Records provided
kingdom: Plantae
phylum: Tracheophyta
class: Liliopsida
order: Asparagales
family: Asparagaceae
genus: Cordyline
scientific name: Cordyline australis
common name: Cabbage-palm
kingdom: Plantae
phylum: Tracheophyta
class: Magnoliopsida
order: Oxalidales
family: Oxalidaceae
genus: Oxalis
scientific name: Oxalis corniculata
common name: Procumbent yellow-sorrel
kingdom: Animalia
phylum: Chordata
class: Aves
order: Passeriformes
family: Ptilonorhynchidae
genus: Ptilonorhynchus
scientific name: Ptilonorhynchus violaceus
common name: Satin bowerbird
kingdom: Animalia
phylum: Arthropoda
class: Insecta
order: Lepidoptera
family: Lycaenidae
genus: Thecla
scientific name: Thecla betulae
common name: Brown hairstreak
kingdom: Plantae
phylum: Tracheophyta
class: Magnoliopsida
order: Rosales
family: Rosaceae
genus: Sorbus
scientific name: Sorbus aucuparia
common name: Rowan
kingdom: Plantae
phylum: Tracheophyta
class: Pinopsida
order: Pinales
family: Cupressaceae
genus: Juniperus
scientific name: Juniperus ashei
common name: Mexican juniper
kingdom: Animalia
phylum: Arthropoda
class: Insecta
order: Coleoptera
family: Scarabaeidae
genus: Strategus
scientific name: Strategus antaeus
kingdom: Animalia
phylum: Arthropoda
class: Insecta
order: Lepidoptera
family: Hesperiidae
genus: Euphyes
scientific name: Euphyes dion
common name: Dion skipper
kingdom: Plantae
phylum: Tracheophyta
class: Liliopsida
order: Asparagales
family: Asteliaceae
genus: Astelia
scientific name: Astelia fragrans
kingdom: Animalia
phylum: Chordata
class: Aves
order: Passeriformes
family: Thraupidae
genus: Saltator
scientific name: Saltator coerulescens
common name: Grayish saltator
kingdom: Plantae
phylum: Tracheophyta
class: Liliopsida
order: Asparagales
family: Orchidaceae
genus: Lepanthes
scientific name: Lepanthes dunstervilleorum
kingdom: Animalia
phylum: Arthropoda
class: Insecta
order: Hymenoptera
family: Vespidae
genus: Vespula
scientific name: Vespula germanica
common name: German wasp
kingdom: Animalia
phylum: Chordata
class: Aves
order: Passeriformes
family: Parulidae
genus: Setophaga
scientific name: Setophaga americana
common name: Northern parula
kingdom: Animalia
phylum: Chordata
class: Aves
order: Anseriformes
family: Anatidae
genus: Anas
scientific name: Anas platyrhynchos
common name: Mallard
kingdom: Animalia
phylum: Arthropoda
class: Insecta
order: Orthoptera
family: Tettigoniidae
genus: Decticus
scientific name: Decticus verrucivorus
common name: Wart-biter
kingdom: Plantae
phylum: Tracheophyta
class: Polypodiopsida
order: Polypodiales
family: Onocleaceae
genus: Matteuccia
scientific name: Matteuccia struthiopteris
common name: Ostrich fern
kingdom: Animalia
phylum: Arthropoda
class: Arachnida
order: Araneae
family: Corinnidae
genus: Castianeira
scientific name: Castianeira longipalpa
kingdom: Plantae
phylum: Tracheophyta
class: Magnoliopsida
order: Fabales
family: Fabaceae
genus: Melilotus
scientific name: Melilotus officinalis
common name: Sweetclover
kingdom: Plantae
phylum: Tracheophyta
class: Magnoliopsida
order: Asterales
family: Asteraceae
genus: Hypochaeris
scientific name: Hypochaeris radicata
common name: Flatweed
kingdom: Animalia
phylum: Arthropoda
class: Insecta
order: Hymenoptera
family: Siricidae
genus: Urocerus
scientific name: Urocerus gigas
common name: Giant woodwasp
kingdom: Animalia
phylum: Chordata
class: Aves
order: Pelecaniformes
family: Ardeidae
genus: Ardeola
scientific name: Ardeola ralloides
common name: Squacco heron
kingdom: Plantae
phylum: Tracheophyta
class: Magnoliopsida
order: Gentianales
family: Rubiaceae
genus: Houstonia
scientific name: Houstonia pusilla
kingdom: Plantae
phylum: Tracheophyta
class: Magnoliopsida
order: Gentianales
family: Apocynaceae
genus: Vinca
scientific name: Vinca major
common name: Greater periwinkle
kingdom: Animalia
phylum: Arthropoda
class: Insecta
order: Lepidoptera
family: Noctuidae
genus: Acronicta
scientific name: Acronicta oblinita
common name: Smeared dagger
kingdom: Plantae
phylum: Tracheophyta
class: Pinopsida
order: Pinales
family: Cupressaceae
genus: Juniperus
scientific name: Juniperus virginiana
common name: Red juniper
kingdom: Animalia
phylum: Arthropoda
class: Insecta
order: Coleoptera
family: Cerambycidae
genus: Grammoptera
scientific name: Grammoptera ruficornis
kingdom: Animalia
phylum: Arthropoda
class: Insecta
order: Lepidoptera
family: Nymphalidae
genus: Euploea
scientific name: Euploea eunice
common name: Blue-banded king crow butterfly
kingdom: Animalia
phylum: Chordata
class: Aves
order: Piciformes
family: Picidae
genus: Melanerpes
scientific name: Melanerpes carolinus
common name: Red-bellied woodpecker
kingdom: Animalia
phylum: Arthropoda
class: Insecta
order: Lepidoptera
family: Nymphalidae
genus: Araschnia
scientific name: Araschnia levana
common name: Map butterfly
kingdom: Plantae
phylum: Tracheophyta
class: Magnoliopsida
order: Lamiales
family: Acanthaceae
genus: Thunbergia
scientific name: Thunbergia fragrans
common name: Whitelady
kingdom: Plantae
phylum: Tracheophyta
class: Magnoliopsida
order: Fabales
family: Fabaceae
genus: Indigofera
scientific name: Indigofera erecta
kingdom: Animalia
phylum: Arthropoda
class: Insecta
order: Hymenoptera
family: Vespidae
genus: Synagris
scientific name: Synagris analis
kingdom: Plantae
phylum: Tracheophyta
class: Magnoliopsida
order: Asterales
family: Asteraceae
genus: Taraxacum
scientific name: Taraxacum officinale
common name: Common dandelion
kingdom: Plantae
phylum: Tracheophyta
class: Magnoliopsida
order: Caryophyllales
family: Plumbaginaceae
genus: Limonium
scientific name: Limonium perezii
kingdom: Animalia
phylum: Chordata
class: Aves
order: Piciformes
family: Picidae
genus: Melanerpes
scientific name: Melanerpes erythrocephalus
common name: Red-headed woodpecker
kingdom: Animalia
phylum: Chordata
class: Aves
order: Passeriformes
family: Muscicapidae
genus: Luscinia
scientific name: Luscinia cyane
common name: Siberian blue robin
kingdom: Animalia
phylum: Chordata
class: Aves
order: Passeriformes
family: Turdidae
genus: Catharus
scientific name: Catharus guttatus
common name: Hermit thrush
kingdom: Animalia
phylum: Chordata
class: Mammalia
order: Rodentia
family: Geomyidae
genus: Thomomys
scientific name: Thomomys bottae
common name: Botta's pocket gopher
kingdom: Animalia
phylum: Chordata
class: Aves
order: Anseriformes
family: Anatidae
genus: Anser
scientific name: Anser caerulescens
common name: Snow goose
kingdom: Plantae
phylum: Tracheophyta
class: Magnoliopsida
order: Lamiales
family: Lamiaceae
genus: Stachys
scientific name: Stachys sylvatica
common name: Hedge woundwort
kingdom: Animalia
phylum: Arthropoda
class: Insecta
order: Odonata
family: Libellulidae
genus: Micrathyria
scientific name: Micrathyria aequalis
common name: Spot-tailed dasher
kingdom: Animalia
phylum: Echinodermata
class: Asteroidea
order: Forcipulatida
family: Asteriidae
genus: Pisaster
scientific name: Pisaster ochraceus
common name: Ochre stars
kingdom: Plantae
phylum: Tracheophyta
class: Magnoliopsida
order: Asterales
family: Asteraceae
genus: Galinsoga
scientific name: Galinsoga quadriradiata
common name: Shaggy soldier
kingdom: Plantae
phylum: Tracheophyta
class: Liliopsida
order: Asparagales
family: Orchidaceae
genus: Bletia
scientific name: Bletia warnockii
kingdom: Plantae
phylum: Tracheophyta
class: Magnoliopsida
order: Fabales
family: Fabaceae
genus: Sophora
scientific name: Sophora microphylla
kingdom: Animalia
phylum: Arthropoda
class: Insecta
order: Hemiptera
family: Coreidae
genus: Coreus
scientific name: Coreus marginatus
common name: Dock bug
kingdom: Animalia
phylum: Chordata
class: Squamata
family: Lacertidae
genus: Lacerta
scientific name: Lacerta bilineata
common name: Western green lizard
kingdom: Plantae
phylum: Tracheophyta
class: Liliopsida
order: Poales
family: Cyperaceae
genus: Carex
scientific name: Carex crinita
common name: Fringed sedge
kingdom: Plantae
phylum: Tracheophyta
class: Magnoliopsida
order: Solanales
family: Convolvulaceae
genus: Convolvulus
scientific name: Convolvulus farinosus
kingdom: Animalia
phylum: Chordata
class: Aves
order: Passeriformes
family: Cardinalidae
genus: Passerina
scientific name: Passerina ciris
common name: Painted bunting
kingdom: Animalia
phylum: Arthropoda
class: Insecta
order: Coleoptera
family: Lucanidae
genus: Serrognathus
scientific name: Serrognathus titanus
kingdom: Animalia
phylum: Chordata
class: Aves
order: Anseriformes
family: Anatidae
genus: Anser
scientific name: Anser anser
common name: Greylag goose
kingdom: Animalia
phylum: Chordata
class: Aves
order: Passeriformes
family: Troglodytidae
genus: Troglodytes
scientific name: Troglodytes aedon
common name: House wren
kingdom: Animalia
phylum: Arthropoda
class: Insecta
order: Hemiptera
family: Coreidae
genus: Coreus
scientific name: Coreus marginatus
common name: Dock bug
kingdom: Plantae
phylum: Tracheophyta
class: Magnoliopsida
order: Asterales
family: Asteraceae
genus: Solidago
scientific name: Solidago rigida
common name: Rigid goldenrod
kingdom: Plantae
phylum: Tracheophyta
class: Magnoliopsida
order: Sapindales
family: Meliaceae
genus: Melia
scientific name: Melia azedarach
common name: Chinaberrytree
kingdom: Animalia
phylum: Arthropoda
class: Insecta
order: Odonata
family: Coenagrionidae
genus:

What you should do
Can you rewrite the stretch of data from the line containing "family: Noctuidae" through the line containing "common name: Map butterfly", with every "scientific name" changed to "binomial name" and nothing else altered? Return only those lines.

Output of the exercise
family: Noctuidae
genus: Acronicta
binomial name: Acronicta oblinita
common name: Smeared dagger
kingdom: Plantae
phylum: Tracheophyta
class: Pinopsida
order: Pinales
family: Cupressaceae
genus: Juniperus
binomial name: Juniperus virginiana
common name: Red juniper
kingdom: Animalia
phylum: Arthropoda
class: Insecta
order: Coleoptera
family: Cerambycidae
genus: Grammoptera
binomial name: Grammoptera ruficornis
kingdom: Animalia
phylum: Arthropoda
class: Insecta
order: Lepidoptera
family: Nymphalidae
genus: Euploea
binomial name: Euploea eunice
common name: Blue-banded king crow butterfly
kingdom: Animalia
phylum: Chordata
class: Aves
order: Piciformes
family: Picidae
genus: Melanerpes
binomial name: Melanerpes carolinus
common name: Red-bellied woodpecker
kingdom: Animalia
phylum: Arthropoda
class: Insecta
order: Lepidoptera
family: Nymphalidae
genus: Araschnia
binomial name: Araschnia levana
common name: Map butterfly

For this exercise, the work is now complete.